[RECORDS TO PROCESS — start]

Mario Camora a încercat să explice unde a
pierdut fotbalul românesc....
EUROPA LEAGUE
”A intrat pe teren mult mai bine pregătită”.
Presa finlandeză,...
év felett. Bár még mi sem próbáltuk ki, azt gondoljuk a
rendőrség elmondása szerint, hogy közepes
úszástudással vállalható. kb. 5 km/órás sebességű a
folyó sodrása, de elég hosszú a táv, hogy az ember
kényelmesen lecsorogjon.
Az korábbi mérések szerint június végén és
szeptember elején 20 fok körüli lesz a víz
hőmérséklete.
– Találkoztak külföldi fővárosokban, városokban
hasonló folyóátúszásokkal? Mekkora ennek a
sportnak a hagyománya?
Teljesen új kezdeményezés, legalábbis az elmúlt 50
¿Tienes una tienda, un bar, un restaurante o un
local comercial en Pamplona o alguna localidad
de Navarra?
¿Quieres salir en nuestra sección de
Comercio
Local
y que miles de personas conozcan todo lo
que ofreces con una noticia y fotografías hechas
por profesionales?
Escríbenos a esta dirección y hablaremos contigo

[RECORDS TO PROCESS — finish]

#### PROBLEM TO SOLVE:
Working down from the line that contains "hasonló folyóátúszásokkal? Mekkora ennek a", retype each line exactly through the last line of the data, and give nothing else.

#### SOLUTION TO THIS TASK:
hasonló folyóátúszásokkal? Mekkora ennek a
sportnak a hagyománya?
Teljesen új kezdeményezés, legalábbis az elmúlt 50
¿Tienes una tienda, un bar, un restaurante o un
local comercial en Pamplona o alguna localidad
de Navarra?
¿Quieres salir en nuestra sección de
Comercio
Local
y que miles de personas conozcan todo lo
que ofreces con una noticia y fotografías hechas
por profesionales?
Escríbenos a esta dirección y hablaremos contigo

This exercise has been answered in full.